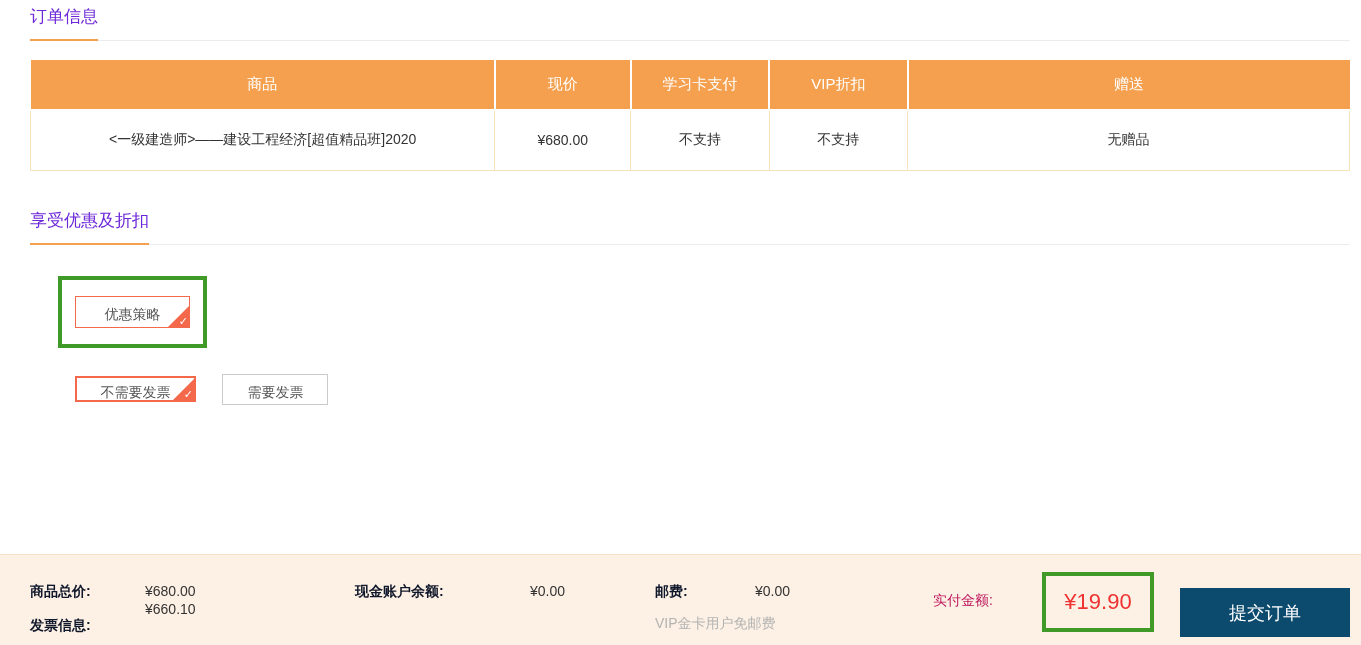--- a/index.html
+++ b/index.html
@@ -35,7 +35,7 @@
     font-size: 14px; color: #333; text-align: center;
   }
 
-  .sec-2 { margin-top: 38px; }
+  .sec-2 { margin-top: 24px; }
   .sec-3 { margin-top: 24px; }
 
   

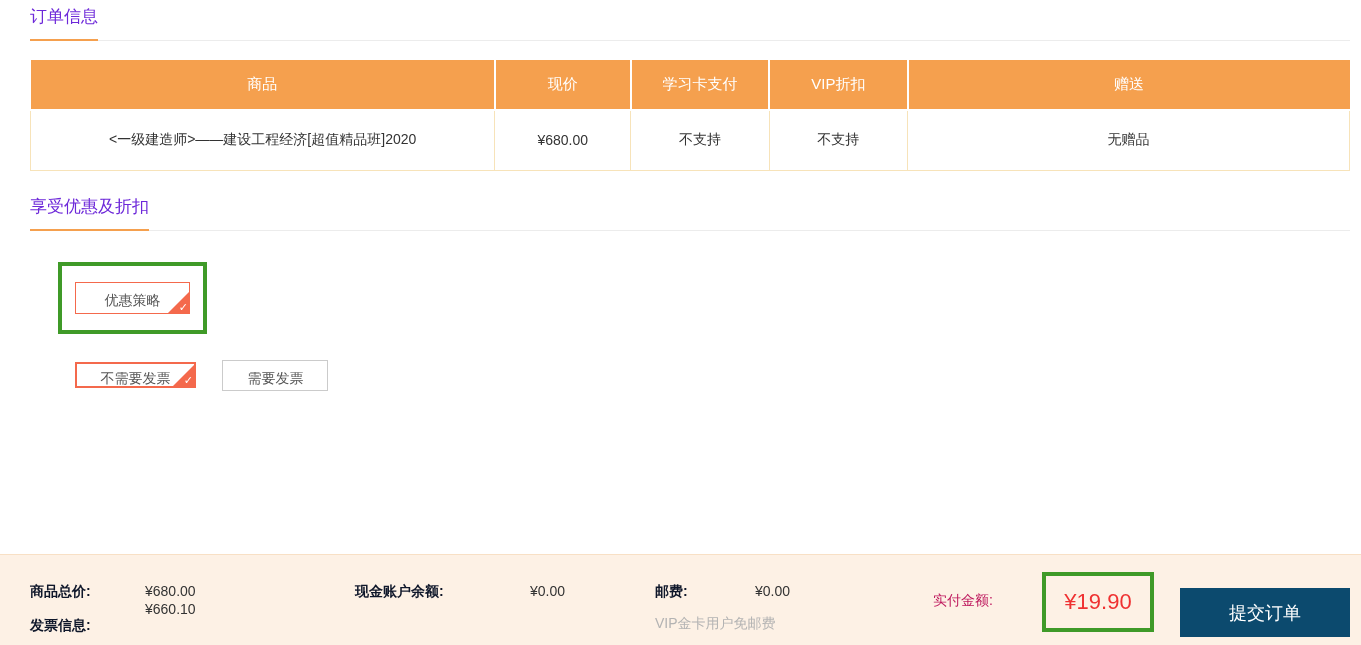--- a/index.html
+++ b/index.html
@@ -40,8 +40,8 @@
 
   
   .green-box {
-    display: inline-block; border: 4px solid #3F9A28; padding: 16px 13px;
-    margin-left: 28px; margin-top: 31px; line-height: 0;
+    display: inline-block; border: 4px solid #3F9A28; padding: 28px 13px;
+    margin-left: 28px; margin-top: 15px; line-height: 0;
   }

——————————

## Exercise prompt
For the word "block", report how many lines of the records contain it; respond with the number only.

## Answer below
2